| DIRECTIONS |
A word-for-word copy of all entries is required, without images.

Extracted data entries:

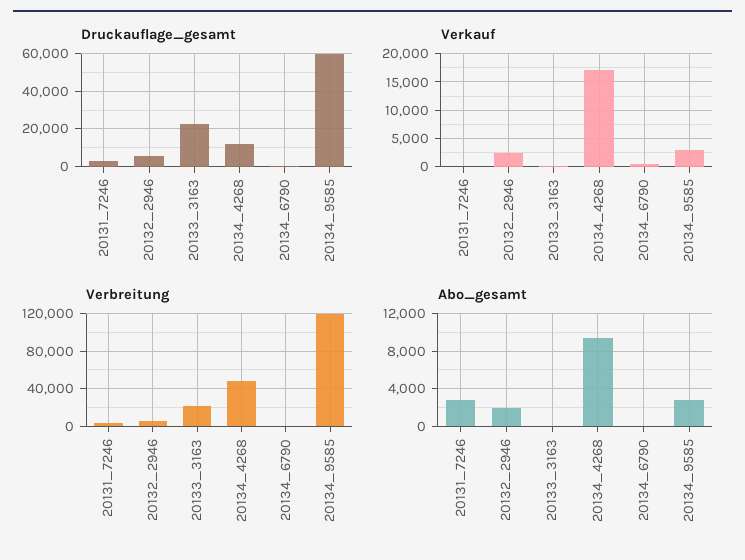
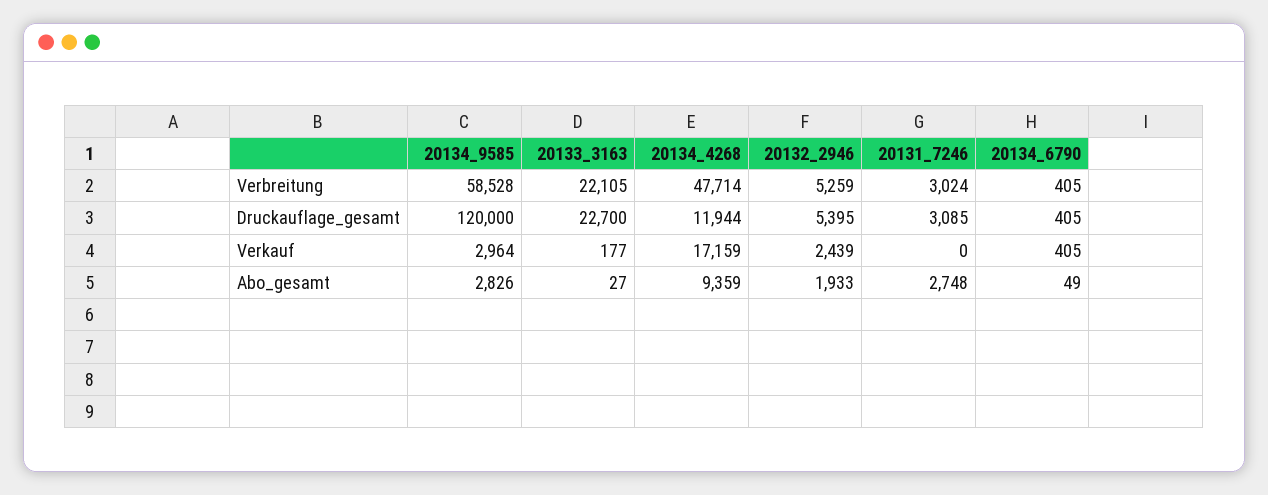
  {
    "Druckauflage_gesamt": {
      "20131_7246": 3085,
      "20132_2946": 5395,
      "20133_3163": 22700,
      "20134_4268": 11944,
      "20134_6790": 405,
-     "20134_9585": 60000
+     "20134_9585": 120000
    },
    "Verkauf": {
      "20131_7246": 0,
      "20132_2946": 2439,
      "20133_3163": 177,
      "20134_4268": 17159,
      "20134_6790": 405,
      "20134_9585": 2964
    },
    "Verbreitung": {
      "20131_7246": 3024,
      "20132_2946": 5259,
      "20133_3163": 22105,
      "20134_4268": 47714,
      "20134_6790": 405,
-     "20134_9585": 120000
+     "20134_9585": 58528
    },
    "Abo_gesamt": {
      "20131_7246": 2748,
      "20132_2946": 1933,
      "20133_3163": 27,
      "20134_4268": 9359,
      "20134_6790": 49,
      "20134_9585": 2826
    }
  }

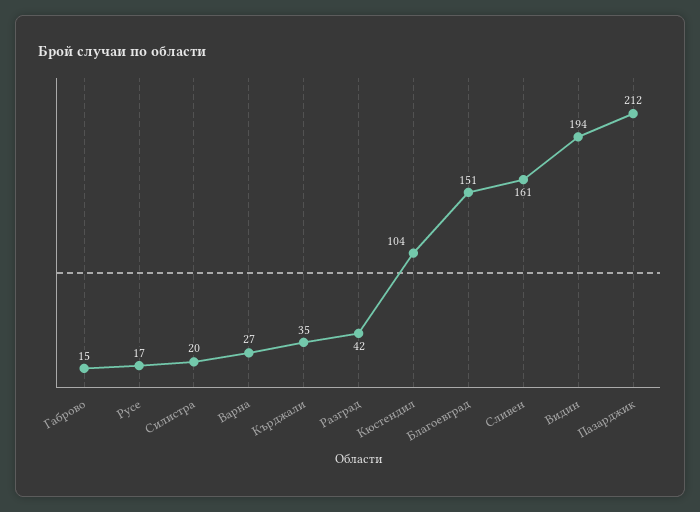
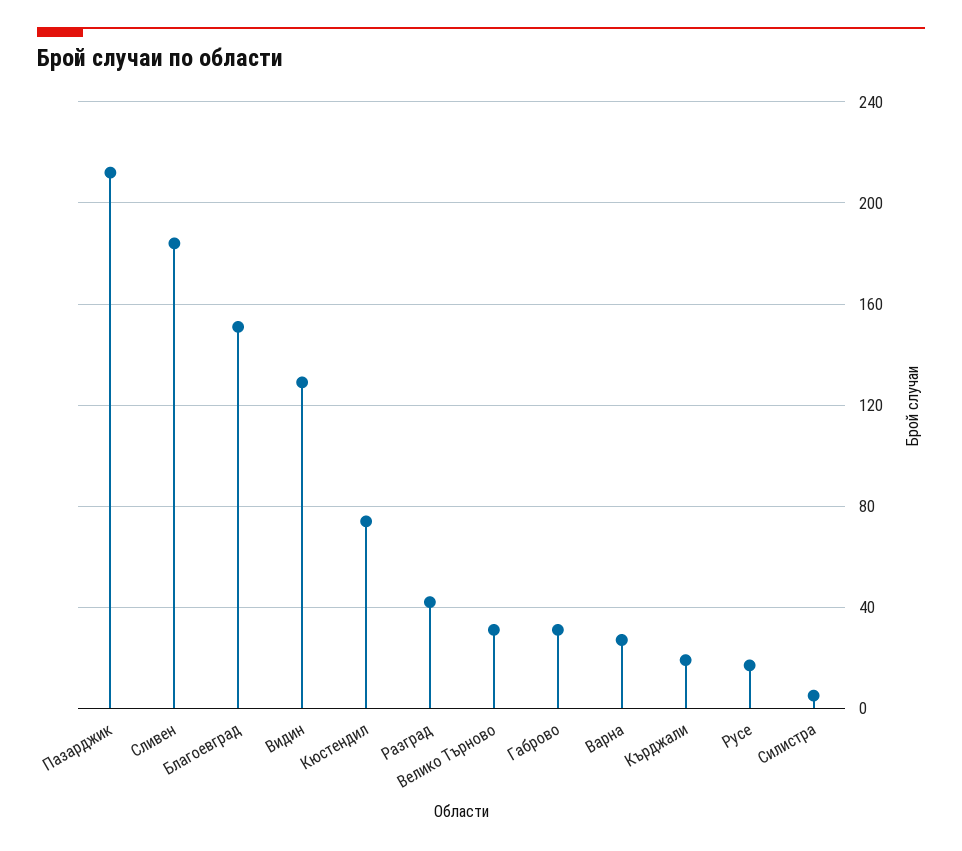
  {
-   "Габрово": 15,
+   "Габрово": 30,
    "Русе": 17,
-   "Силистра": 20,
+   "Силистра": 5,
    "Варна": 27,
-   "Кърджали": 35,
+   "Кърджали": 20,
    "Разград": 42,
-   "Кюстендил": 104,
+   "Кюстендил": 75,
    "Благоевград": 151,
-   "Сливен": 161,
+   "Сливен": 185,
-   "Видин": 194,
+   "Видин": 130,
-   "Пазарджик": 212
+   "Пазарджик": 212,
+   "Велико Търново": 30
  }

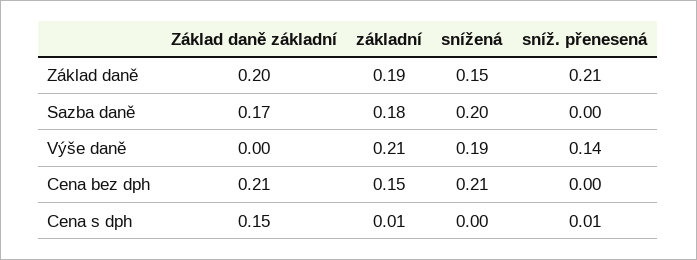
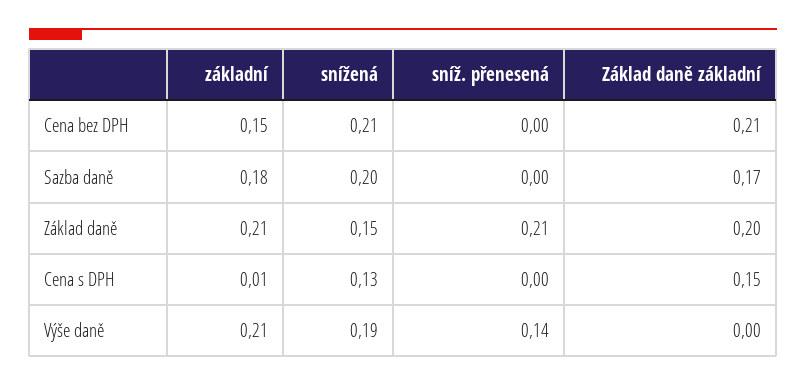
  {
    "Základ daně základní": {
      "Základ daně": 0.2,
      "Sazba daně": 0.17,
      "Výše daně": 0,
      "Cena bez dph": 0.21,
      "Cena s dph": 0.15
    },
    "základní": {
-     "Základ daně": 0.19,
+     "Základ daně": 0.21,
      "Sazba daně": 0.18,
      "Výše daně": 0.21,
      "Cena bez dph": 0.15,
      "Cena s dph": 0.01
    },
    "snížená": {
      "Základ daně": 0.15,
      "Sazba daně": 0.2,
      "Výše daně": 0.19,
      "Cena bez dph": 0.21,
-     "Cena s dph": 0
+     "Cena s dph": 0.13
    },
    "sníž. přenesená": {
      "Základ daně": 0.21,
      "Sazba daně": 0,
      "Výše daně": 0.14,
      "Cena bez dph": 0,
-     "Cena s dph": 0.01
+     "Cena s dph": 0
    }
  }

| WRITTEN RESPONSE |
  {
    "Druckauflage_gesamt": {
      "20131_7246": 3085,
      "20132_2946": 5395,
      "20133_3163": 22700,
      "20134_4268": 11944,
      "20134_6790": 405,
-     "20134_9585": 60000
+     "20134_9585": 120000
    },
    "Verkauf": {
      "20131_7246": 0,
      "20132_2946": 2439,
      "20133_3163": 177,
      "20134_4268": 17159,
      "20134_6790": 405,
      "20134_9585": 2964
    },
    "Verbreitung": {
      "20131_7246": 3024,
      "20132_2946": 5259,
      "20133_3163": 22105,
      "20134_4268": 47714,
      "20134_6790": 405,
-     "20134_9585": 120000
+     "20134_9585": 58528
    },
    "Abo_gesamt": {
      "20131_7246": 2748,
      "20132_2946": 1933,
      "20133_3163": 27,
      "20134_4268": 9359,
      "20134_6790": 49,
      "20134_9585": 2826
    }
  }

  {
-   "Габрово": 15,
+   "Габрово": 30,
    "Русе": 17,
-   "Силистра": 20,
+   "Силистра": 5,
    "Варна": 27,
-   "Кърджали": 35,
+   "Кърджали": 20,
    "Разград": 42,
-   "Кюстендил": 104,
+   "Кюстендил": 75,
    "Благоевград": 151,
-   "Сливен": 161,
+   "Сливен": 185,
-   "Видин": 194,
+   "Видин": 130,
-   "Пазарджик": 212
+   "Пазарджик": 212,
+   "Велико Търново": 30
  }

  {
    "Základ daně základní": {
      "Základ daně": 0.2,
      "Sazba daně": 0.17,
      "Výše daně": 0,
      "Cena bez dph": 0.21,
      "Cena s dph": 0.15
    },
    "základní": {
-     "Základ daně": 0.19,
+     "Základ daně": 0.21,
      "Sazba daně": 0.18,
      "Výše daně": 0.21,
      "Cena bez dph": 0.15,
      "Cena s dph": 0.01
    },
    "snížená": {
      "Základ daně": 0.15,
      "Sazba daně": 0.2,
      "Výše daně": 0.19,
      "Cena bez dph": 0.21,
-     "Cena s dph": 0
+     "Cena s dph": 0.13
    },
    "sníž. přenesená": {
      "Základ daně": 0.21,
      "Sazba daně": 0,
      "Výše daně": 0.14,
      "Cena bez dph": 0,
-     "Cena s dph": 0.01
+     "Cena s dph": 0
    }
  }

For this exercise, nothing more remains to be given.